By installing a centralized bureaucracy in Moscow, the Soviet Union successfully broke the power of the mirabs in the region. But, at the same time, it suppressed a sense of accountability for water use at the local level. As a result, farmers developed wasteful practices which became entrenched throughout the region. Irrigation canals were rarely lined or covered, leading to massive water loss through evaporation and filtration. Turkmenistan's Kara Kum Canal, for example, flows for 1,200 kilometers over loose sands. Overall, irrigation efficiency is estimated to be no more than 40 to 50 per cent, according to a 1995 UNDP background report. Moreover, upstream farmers commonly allowed fertilizer run-off into the rivers with little thought or understanding as to its effects on their downstream neighbours. And instead of nurturing depleted soil back to life with crop rotation, they simply moved on to vacant, however marginal, lands.

These patterns, followed by thousands of farmers over nearly three decades, culminated in the full-blown environmental catastrophe that today affects the entire Aral Sea basin.

Soviet scientists understood that the massive water withdrawals needed to sustain their cotton "king" would cause the Aral Sea level to plummet, but they believed that a hard crust would form over the exposed seabed salts and minimize health and environmental fallout.

They were wrong. In fact, toxic salts and minerals, including sodium chloride, sodium sulfate and magnesium chloride, now constitute the greatest danger from the Aral Sea catastrophe. Because of air blown salts, Mrs. Ataeva stresses, "the zone of the Aral tragedy became larger". Toxic salts now rain down hundreds of kilometres from the Aral's basin, damaging crops and people's health in an increasing circumference. They have been found as far as 1,000 kilometres away in the fertile Ferghana valley, in Georgia, and even along the Arctic shore of the former Soviet Union, according to Philip P. Micklin, a leading expert on the situation, in his 1988 essay, "Desiccation of the Aral Sea: A Water Management Disaster in the Soviet Union".

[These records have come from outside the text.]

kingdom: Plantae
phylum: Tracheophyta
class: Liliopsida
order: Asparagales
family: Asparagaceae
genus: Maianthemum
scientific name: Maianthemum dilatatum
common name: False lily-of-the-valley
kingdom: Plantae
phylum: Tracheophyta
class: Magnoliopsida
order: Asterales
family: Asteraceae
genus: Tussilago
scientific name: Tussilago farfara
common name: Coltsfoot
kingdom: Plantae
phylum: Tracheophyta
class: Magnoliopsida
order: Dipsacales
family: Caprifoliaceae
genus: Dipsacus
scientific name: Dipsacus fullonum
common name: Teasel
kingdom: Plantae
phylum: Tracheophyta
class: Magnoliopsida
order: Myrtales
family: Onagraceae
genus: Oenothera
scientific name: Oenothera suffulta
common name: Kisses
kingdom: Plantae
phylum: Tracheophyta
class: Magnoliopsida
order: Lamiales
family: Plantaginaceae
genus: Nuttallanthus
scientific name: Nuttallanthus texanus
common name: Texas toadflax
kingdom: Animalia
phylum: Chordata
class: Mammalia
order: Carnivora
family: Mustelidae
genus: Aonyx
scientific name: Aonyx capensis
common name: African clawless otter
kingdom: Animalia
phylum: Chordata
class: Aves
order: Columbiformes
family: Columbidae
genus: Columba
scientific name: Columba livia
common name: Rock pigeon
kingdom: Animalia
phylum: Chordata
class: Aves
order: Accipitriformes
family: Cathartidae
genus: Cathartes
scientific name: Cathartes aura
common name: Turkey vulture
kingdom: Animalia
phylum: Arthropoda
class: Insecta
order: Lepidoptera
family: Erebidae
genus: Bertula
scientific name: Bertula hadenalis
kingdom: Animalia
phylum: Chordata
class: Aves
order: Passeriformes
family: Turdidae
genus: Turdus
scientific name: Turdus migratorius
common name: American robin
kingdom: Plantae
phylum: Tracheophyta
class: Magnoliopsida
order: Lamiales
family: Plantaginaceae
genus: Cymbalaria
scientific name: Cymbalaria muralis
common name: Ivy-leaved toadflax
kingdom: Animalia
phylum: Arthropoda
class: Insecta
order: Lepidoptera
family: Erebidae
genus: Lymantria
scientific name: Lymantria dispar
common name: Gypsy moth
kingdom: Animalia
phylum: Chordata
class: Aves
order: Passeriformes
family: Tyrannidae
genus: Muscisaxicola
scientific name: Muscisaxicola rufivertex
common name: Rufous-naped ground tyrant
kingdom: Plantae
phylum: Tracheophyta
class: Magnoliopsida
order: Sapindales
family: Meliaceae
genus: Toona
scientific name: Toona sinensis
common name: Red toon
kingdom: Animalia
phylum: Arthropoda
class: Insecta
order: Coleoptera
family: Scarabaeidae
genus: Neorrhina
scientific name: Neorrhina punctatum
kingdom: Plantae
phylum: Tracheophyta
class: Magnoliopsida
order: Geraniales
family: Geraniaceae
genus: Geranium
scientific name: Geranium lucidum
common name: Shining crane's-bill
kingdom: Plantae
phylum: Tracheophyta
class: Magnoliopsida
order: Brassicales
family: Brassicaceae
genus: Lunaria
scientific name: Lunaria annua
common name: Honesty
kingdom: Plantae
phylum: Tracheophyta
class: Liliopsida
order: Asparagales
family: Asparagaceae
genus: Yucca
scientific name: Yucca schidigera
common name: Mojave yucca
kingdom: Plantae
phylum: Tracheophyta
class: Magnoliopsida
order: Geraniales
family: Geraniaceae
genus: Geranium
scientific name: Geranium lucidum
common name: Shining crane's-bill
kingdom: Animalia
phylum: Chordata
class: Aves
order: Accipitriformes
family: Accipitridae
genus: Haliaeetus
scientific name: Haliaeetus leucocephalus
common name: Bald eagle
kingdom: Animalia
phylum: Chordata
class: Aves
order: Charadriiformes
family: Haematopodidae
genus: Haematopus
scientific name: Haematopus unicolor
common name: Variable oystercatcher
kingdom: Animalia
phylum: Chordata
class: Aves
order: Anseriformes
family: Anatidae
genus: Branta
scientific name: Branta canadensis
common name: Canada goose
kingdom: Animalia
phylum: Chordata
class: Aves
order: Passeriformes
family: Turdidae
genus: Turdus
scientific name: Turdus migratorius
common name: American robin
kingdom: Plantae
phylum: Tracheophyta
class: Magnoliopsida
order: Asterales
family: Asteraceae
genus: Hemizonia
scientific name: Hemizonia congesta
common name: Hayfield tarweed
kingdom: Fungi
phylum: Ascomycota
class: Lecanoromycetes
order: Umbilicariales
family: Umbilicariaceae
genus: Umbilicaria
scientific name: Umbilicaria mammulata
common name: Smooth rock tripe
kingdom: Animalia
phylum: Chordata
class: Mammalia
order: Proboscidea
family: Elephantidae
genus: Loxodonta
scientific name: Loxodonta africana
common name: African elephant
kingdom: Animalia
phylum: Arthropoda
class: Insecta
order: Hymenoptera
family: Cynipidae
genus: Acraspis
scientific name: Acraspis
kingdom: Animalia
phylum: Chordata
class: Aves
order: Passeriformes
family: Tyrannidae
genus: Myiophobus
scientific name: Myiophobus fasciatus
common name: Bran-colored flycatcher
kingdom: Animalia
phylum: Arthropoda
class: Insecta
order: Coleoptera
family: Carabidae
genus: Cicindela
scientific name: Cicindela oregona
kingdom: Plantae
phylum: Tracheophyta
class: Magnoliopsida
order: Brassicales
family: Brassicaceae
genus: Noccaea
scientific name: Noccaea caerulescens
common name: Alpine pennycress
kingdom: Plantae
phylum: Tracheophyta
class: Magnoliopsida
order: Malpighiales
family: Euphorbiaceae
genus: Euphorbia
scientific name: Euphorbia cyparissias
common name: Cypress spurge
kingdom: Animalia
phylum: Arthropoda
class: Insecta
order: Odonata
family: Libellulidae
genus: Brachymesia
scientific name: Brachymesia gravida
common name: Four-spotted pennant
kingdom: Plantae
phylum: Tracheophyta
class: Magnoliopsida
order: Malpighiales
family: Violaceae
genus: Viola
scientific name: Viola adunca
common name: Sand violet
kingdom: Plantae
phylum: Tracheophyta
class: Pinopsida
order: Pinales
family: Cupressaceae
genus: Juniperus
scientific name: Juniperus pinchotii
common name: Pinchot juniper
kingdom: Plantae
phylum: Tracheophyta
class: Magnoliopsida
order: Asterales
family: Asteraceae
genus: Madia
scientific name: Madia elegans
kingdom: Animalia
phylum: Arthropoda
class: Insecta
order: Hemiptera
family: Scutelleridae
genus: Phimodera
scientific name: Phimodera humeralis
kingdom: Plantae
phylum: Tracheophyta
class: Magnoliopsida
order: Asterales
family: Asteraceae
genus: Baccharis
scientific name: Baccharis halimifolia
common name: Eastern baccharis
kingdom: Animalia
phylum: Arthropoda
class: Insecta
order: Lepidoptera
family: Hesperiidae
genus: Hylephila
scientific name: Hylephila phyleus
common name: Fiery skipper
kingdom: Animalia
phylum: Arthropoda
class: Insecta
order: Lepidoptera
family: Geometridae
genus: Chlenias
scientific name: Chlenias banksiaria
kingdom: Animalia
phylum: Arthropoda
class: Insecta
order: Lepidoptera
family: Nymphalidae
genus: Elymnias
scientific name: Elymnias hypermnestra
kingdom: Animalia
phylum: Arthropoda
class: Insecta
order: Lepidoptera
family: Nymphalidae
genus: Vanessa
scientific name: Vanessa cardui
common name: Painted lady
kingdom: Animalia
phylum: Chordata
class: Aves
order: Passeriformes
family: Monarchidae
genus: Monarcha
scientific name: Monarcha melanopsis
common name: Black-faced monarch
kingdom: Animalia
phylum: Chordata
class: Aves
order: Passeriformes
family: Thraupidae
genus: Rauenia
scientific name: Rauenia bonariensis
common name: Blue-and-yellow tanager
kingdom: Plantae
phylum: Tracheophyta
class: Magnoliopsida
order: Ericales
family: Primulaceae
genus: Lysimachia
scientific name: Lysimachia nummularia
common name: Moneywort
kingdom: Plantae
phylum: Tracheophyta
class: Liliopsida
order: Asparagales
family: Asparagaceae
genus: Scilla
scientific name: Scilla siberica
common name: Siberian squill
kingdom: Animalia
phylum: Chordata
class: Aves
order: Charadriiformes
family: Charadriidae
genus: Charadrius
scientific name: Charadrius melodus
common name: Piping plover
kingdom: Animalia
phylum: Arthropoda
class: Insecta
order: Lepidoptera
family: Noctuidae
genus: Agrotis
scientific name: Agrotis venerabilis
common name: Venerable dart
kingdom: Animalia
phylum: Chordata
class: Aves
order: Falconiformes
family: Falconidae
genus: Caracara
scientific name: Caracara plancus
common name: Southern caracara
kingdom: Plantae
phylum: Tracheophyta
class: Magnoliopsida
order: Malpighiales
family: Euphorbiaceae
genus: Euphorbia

The lands have turned into salt plains, presaging the coming desert. "Satellite imagery and photography from manned spacecraft indicate that desert is spreading rapidly" in the area, he says. Since that time, Aral Sea salt has been discovered in the Himalayan peaks and in the Atlantic and Pacific Oceans, according to a 1995 UNDP report, and the desertified bed of the Aral Sea continues to threaten farms and homes in the region.